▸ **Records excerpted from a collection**
= = = = = = =

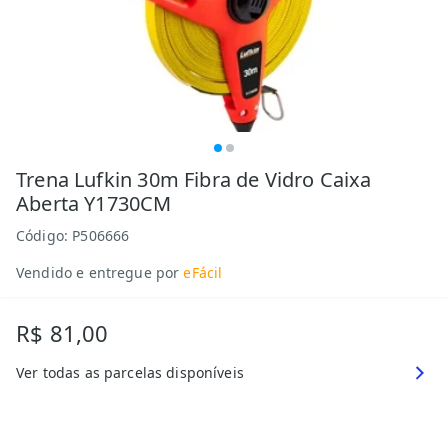
Trena Lufkin 30m Fibra de Vidro Caixa
Aberta Y1730CM
Código:
P506666
Vendido e entregue por
eFácil
R$ 81,00
Ver todas as parcelas disponíveis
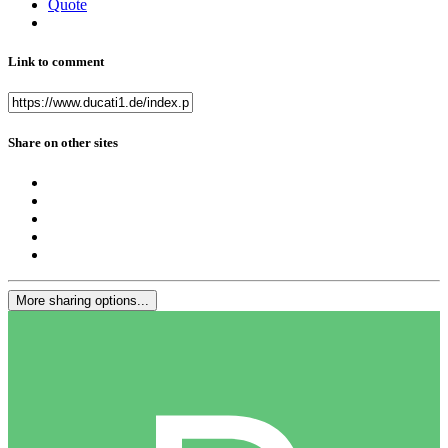
Quote
Link to comment
Share on other sites
More sharing options...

= = = = = = =

▸ **WHAT TO PRODUCE**
Print all data above verbatim, except pictures.

▸ **RESULT FOR THIS TASK**
Trena Lufkin 30m Fibra de Vidro Caixa
Aberta Y1730CM
Código:
P506666
Vendido e entregue por
eFácil
R$ 81,00
Ver todas as parcelas disponíveis
Quote
Link to comment
Share on other sites
More sharing options...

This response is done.